Amid a sea of geopolitical changes, the global second-home market has remained strong, experts say, with the most in-demand locations being those that offer a lifestyle benefit, like sun and sand, with personal security.
In addition to those factors, Knight Frank’s 2017 Wealth Report also showed that ultra-high-net-worth individuals are driven to purchase residential properties in places that are considered a safe haven for capital preservation; where there are educational and healthcare opportunities; and where there is the opportunity for capital appreciation.
Given these factors, defining which second-home markets are hottest today requires some geographic segmentation based on where buyers have primary residences, said Michael Valdes, the global vice president of international servicing at Sotheby’s International Realty Affiliates, as well as consideration into why, depending on where they live, they want to purchase a second home.
“While the reasons why someone is purchasing might vary, where they land often comes down to practical factors, like where it’s easy to get to, and access to direct flights, or where there’s a common language or local community and infrastructure that would make a buyer feel comfortable,” said Mr. Valdes, who lives in New York, but travels about 200 days per year. “This needs to be an investment that makes sense.”

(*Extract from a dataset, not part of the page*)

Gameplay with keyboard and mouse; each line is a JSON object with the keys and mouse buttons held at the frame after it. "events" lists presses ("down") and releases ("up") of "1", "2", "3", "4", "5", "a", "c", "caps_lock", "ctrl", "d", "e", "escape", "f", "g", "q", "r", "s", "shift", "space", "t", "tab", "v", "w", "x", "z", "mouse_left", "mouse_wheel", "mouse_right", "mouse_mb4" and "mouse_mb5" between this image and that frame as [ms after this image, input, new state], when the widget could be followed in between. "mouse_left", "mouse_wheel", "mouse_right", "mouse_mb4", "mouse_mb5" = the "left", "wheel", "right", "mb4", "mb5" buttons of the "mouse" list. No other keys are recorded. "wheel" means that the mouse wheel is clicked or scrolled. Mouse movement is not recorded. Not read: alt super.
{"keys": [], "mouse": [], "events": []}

Popular Second-Home Markets Vary Depending on Buyers’ Primary Residences
If a second-home buyer lives in China, for instance, they are likely interested in purchasing a property somewhere with strong educational opportunities, Mr. Valdes said. When you factor in proximity to China and specifically look at cities where there are regular, direct flights as well as a built-in community, Australia and New Zealand make perfect sense.

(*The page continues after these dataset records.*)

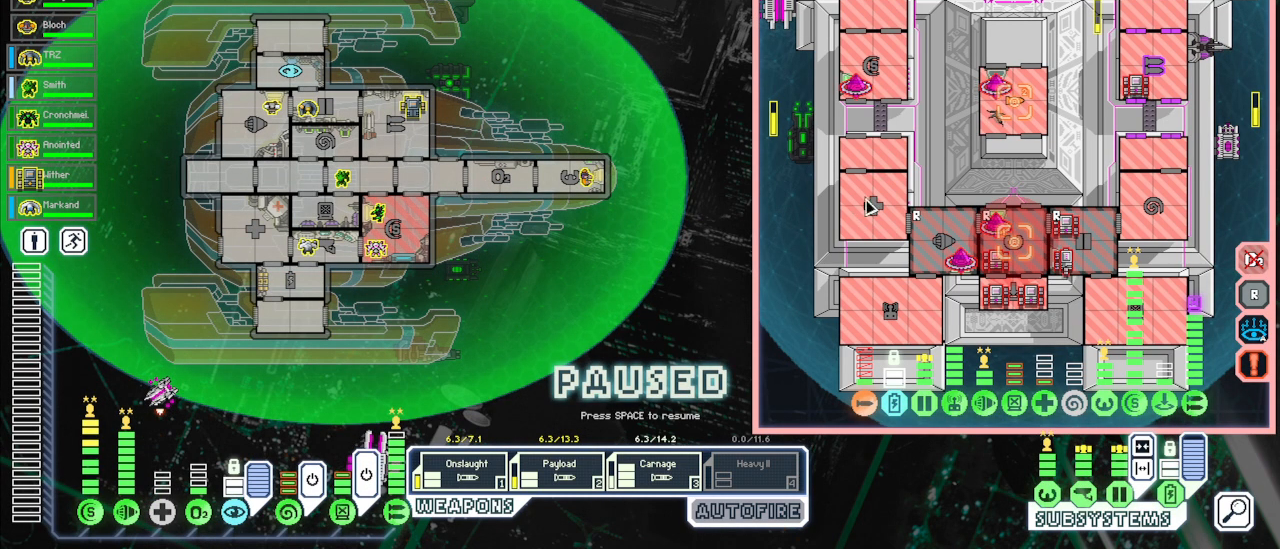
{"keys": [], "mouse": [], "events": []}
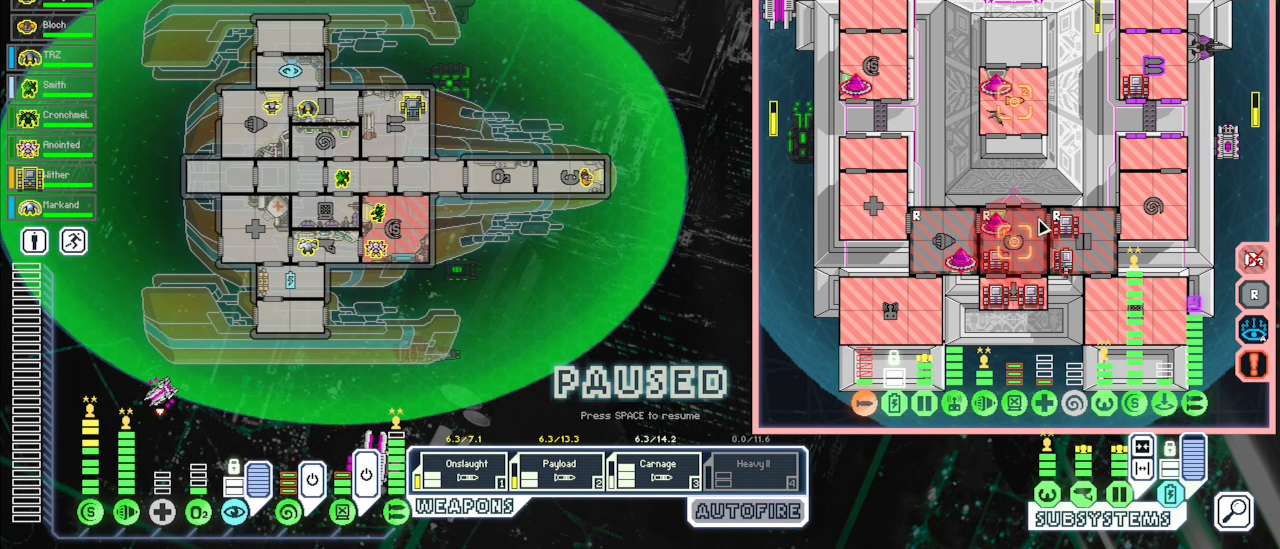
{"keys": [], "mouse": [], "events": []}
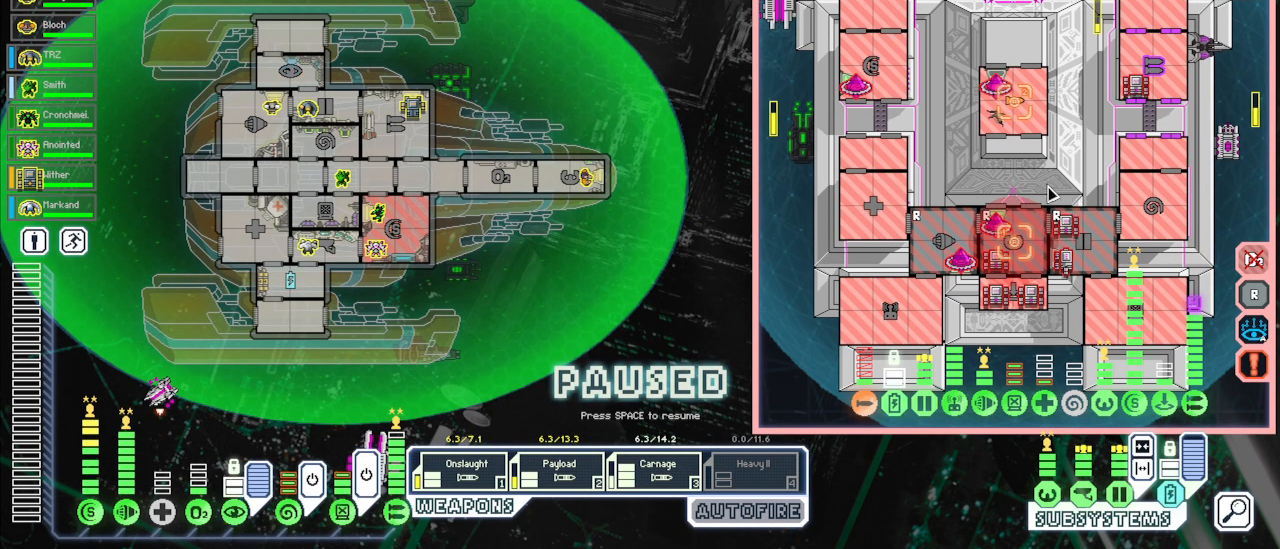
{"keys": [], "mouse": [], "events": []}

Farther away, but offering the same benefits to Chinese buyers, are cities like Toronto and Vancouver, which have seen tremendous growth in recent years, at least in part fueled by second home demand, said Kate Everett-Allen, a partner in international research at Knight Frank.
Indian buyers, who also favor second homes where there are strong health and education benefits, still favor London, Mr. Valdes said. While U.K. buyers, who are often looking for the sun and sand their country largely lacks, tend to favor Barbados, St. Vincent and the Grenadines and other properties in the British Virgin Islands, Mr. Valdes said.
— Mansion Global (@MansionGlobal) February 1, 2017
Buyers from Singapore, who want a second home somewhere geographically appropriate that’s also a solid investment, will likely consider properties in Indonesia, Malaysia or Jakarta, where their investment will be safe and there are currency and governmental plays in place, Mr. Valdes said.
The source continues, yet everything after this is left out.